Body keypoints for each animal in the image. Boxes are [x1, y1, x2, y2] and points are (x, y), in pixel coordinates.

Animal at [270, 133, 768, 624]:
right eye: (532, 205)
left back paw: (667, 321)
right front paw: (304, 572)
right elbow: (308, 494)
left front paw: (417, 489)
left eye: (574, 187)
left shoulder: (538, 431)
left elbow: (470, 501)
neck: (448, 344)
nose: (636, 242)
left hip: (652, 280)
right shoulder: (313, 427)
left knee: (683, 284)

* * *

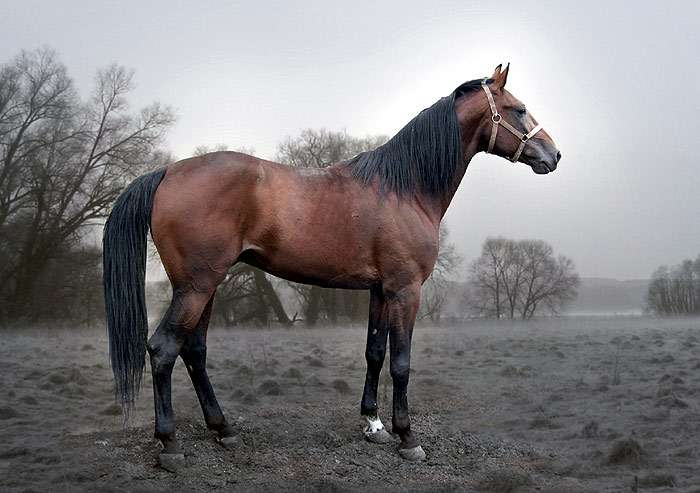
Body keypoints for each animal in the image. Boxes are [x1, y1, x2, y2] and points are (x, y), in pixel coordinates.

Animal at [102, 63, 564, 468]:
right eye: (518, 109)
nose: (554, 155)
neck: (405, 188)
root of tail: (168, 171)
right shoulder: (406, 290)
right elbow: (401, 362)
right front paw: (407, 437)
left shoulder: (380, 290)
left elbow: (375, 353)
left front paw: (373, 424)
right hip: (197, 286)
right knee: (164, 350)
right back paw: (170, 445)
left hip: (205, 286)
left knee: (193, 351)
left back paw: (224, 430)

==

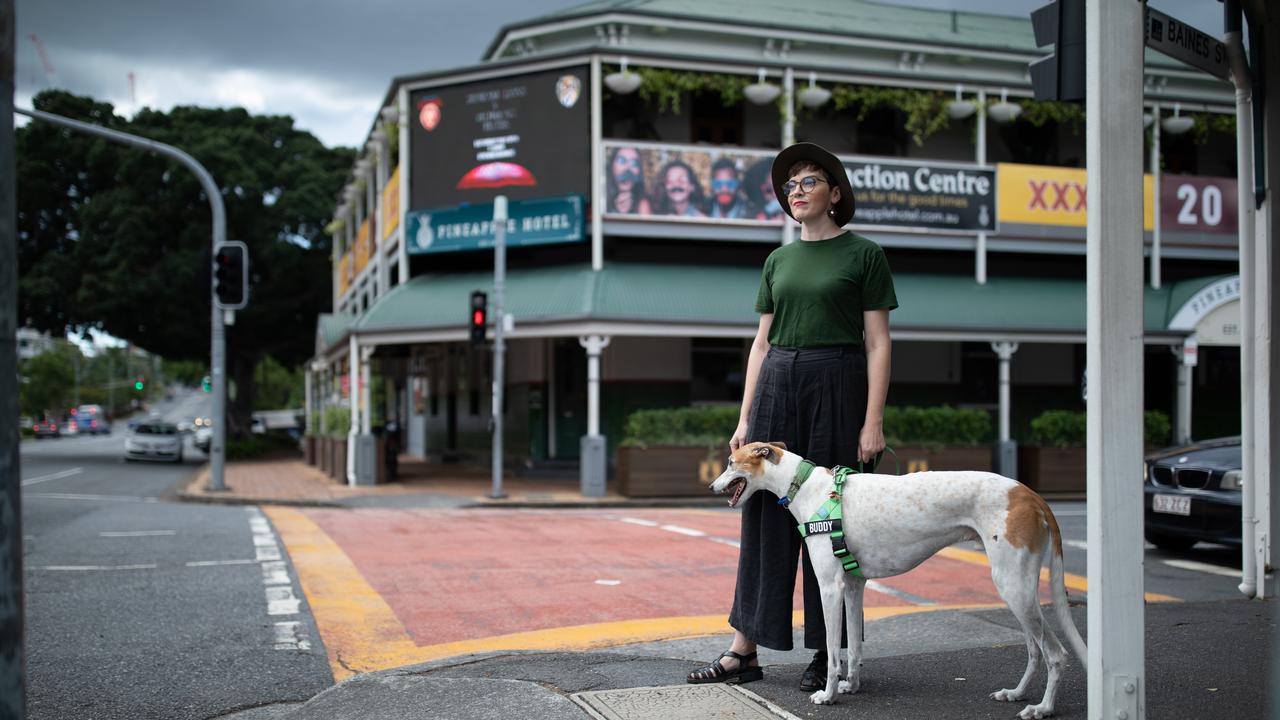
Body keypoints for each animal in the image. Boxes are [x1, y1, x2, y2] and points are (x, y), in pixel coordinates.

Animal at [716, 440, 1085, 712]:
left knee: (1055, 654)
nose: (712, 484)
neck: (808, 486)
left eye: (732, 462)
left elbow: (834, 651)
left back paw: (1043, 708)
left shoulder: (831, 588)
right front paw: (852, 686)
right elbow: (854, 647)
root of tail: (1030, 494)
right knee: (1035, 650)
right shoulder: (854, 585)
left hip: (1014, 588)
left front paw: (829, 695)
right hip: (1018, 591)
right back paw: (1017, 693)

= Exercise objective =
Look above for the line holding "root of tail: (168, 171)". Print it and every line after it, exactly, through the line holding "left back paw: (224, 430)".

= Solution =
root of tail: (168, 171)
right shoulder: (406, 290)
right elbow: (401, 362)
right front paw: (407, 437)
left shoulder: (380, 290)
left elbow: (375, 353)
left front paw: (373, 424)
right hip: (197, 286)
right knee: (164, 350)
right back paw: (170, 445)
left hip: (205, 286)
left knee: (193, 351)
left back paw: (224, 430)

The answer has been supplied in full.